Package ‘**ggpmisc**’ (Miscellaneous Extensions to ‘ggplot2’) is a set of extensions to R package ‘ggplot2’ (>= 3.0.0) with emphasis on annotations and highlighting related to fitted models and data summaries. Data summaries shown as text, tables or equations are implemented. New geoms support insets in ggplots. The grammar of graphics is extended to support native plot coordinates (npc) so that annotations can be easily positioned using special geometries and scales. New position functions facilitate the labeling of observations by nudging data labels away or towards curves or a focal virtual center.

The position of annotations within the plotting area depends in most cases on graphic design considerations rather than on properties such as the range of values in the data being plotted. In particular, the location within the plotting area of large annotation objects like model-fit summaries, location maps, plots, and tables needs usually to be set independently of the `x`

and `y`

scales, re-scaling or any transformations. To acknowledge this, the Grammar of Graphics is here expanded by supporting *x* and *y* positions expressed in ‘grid’ “npc” units in the range 0..1. This is implemented with new (pseudo-)aesthetics *npcx* and *npcy* and their corresponding scales, plus geometries and a revised `annotate()`

function. The new aesthetics function in “parallel” with the *x* and *y* aesthetics used for plotting data. The advantage of this approach is that the syntax used for annotations becomes identical to that used for plotting data and that annotations with approach *cleanly* support facets in a way consistent with the rest of the grammar.

Scales `scale_npcx_continuous()`

and `scale_npcy_continuous()`

and the corresponding new aesthetics `npcx`

and `npcy`

make it possible to add graphic elements and text to plots using coordinates expressed in `npc`

units for the location within the plotting area.

Scales `scale_x_logFC()`

and `scale_y_logFC()`

are suitable for plotting of log fold change data. Scales `scale_x_Pvalue()`

, `scale_y_Pvalue()`

, `scale_x_FDR()`

and `scale_y_FDR()`

are suitable for plotting *p*-values and adjusted *p*-values or false discovery rate (FDR). Default arguments are suitable for volcano and quadrant plots as used for transcriptomics, metabolomics and similar data.

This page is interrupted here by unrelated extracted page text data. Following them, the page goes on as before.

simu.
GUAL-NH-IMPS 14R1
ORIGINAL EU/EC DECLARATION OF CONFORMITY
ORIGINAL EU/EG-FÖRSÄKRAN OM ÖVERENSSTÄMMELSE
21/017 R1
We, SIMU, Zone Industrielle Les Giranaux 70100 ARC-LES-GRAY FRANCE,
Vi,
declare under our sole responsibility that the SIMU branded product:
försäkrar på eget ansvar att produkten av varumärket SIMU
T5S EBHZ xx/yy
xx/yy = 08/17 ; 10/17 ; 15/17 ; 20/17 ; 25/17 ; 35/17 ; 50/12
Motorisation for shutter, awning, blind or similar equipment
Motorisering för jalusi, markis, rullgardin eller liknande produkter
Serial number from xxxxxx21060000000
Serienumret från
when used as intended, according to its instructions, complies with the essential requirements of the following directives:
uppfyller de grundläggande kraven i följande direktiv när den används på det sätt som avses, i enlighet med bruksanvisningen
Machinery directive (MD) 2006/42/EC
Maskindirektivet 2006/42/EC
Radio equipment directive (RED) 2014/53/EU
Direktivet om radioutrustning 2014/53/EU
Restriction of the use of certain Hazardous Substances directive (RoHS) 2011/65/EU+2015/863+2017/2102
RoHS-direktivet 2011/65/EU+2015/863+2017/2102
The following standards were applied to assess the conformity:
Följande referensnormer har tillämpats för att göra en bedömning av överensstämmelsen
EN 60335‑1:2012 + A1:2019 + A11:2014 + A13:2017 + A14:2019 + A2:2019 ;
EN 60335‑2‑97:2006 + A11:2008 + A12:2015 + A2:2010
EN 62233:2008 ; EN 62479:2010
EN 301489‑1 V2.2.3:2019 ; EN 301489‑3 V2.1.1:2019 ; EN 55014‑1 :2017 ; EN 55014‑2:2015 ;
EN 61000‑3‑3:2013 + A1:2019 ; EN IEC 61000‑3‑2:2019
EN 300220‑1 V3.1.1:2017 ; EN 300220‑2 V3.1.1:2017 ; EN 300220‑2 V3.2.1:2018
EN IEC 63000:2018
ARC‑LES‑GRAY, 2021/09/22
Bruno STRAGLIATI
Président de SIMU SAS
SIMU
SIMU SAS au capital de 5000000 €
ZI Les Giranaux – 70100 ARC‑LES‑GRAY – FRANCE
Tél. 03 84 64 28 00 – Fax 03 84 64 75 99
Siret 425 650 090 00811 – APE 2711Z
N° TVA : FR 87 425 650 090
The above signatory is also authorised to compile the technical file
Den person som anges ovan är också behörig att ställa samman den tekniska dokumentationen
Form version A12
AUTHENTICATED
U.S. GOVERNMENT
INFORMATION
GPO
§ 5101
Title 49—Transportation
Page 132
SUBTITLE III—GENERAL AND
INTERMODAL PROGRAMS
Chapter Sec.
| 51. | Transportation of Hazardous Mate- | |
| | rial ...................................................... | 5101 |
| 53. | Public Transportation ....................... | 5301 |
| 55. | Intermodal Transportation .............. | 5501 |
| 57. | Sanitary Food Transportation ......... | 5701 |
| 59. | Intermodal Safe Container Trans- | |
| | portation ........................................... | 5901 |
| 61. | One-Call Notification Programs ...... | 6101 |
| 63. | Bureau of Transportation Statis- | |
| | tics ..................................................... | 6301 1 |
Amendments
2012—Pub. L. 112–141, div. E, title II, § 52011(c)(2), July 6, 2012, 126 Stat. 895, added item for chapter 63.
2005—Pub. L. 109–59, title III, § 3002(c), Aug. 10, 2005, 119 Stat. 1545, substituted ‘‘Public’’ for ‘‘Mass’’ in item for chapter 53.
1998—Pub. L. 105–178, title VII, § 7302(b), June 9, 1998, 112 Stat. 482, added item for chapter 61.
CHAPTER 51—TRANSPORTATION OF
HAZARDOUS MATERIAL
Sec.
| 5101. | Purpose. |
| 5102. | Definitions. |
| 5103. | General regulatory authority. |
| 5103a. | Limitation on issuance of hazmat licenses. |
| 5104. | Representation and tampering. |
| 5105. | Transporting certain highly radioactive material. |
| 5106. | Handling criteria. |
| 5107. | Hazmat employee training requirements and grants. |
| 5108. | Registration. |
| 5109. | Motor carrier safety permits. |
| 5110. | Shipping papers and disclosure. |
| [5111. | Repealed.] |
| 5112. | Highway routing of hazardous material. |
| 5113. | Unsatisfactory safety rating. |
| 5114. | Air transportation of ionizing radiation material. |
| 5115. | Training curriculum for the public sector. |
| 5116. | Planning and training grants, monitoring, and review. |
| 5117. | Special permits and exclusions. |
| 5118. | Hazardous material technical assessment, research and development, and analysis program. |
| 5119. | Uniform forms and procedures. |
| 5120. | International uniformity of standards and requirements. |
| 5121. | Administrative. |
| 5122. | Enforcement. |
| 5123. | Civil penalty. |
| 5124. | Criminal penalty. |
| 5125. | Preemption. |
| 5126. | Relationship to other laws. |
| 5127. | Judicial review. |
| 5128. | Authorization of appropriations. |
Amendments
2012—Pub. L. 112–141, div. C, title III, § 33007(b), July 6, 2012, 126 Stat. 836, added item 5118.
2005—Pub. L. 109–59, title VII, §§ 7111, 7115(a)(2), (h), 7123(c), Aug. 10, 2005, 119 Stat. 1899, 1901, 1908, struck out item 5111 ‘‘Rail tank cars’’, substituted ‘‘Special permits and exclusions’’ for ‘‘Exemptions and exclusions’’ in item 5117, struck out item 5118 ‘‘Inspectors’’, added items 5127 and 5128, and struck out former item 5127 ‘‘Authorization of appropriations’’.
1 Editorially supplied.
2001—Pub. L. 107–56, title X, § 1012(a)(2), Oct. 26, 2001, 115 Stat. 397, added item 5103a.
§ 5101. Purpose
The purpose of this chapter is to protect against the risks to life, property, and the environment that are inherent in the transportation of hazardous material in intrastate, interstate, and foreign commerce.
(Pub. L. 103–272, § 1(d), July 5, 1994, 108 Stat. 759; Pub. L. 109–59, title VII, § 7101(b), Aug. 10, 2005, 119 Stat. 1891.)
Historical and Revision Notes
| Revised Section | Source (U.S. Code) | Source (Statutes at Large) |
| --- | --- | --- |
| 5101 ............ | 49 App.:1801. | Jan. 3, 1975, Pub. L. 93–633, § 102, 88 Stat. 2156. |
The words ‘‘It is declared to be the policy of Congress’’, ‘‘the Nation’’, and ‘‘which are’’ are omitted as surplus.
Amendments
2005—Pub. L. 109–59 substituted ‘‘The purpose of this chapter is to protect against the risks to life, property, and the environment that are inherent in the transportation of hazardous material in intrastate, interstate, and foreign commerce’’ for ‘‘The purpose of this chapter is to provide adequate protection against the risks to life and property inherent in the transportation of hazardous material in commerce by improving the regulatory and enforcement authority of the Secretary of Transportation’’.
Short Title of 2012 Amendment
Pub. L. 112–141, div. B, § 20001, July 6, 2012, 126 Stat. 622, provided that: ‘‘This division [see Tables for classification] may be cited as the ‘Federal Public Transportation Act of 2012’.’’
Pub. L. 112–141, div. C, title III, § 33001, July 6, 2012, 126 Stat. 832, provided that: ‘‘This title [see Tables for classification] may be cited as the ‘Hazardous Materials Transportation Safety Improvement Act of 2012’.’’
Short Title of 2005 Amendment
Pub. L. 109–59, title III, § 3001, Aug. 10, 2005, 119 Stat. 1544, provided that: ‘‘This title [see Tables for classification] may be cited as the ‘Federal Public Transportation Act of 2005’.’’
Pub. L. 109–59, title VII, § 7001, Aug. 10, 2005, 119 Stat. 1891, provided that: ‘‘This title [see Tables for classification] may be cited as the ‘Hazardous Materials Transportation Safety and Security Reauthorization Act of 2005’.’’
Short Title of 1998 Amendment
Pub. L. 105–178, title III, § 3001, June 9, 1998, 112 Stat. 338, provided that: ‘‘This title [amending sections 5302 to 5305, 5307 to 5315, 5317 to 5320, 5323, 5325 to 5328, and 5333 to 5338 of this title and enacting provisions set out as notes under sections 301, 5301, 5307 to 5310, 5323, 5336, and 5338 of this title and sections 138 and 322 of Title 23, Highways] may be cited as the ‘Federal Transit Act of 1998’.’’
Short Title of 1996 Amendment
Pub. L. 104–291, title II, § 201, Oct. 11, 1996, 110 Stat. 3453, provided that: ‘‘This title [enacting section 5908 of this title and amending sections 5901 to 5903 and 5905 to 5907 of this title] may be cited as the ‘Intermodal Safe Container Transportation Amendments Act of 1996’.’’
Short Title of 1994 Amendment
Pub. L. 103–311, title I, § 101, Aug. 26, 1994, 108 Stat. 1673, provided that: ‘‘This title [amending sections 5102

Scales `scale_colour_outcome()`

, `scale_fill_outcome()`

and `scale_shape_outcome()`

and functions `outome2factor()`

, `threshold2factor()`

, `xy_outcomes2factor()`

and `xy_thresholds2factor()`

used together make it easy to map ternary numeric outputs and logical binary outcomes to color, fill and shape aesthetics. Default arguments are suitable for volcano, quadrant and other plots as used for genomics, metabolomics and similar data.

Geometries `geom_table()`

, `geom_plot()`

and `geom_grob()`

make it possible to add inset tables, inset plots, and arbitrary ‘grid’ graphical objects including bitmaps and vector graphics as layers to a ggplot using native coordinates for `x`

and `y`

.

Geometries `geom_text_npc()`

, `geom_label_npc()`

, `geom_table_npc()`

, `geom_plot_npc()`

and `geom_grob_npc()`

, `geom_text_npc()`

and `geom_label_npc()`

are versions of geometries that accept positions on *x* and *y* axes using aesthetics `npcx`

and `npcy`

values expressed in “npc” units.

Geometries `geom_x_margin_arrow()`

, `geom_y_margin_arrow()`

, `geom_x_margin_grob()`

, `geom_y_margin_grob()`

, `geom_x_margin_point()`

and `geom_y_margin_point()`

make it possible to add marks along the *x* and *y* axes. `geom_vhlines()`

and `geom_quadrant_lines()`

draw vertical and horizontal reference lines within a single layer.

Geometry `geom_linked_text()`

connects text drawn at a nudged position to the original position, usually that of a point being labelled.

Statistic `stat_fmt_tb()`

helps with the formatting of tables to be plotted with `geom_table()`

.

Statistics `stat_peaks()`

and `stat_valleys()`

can be used to highlight and/or label maxima and minima in a plot.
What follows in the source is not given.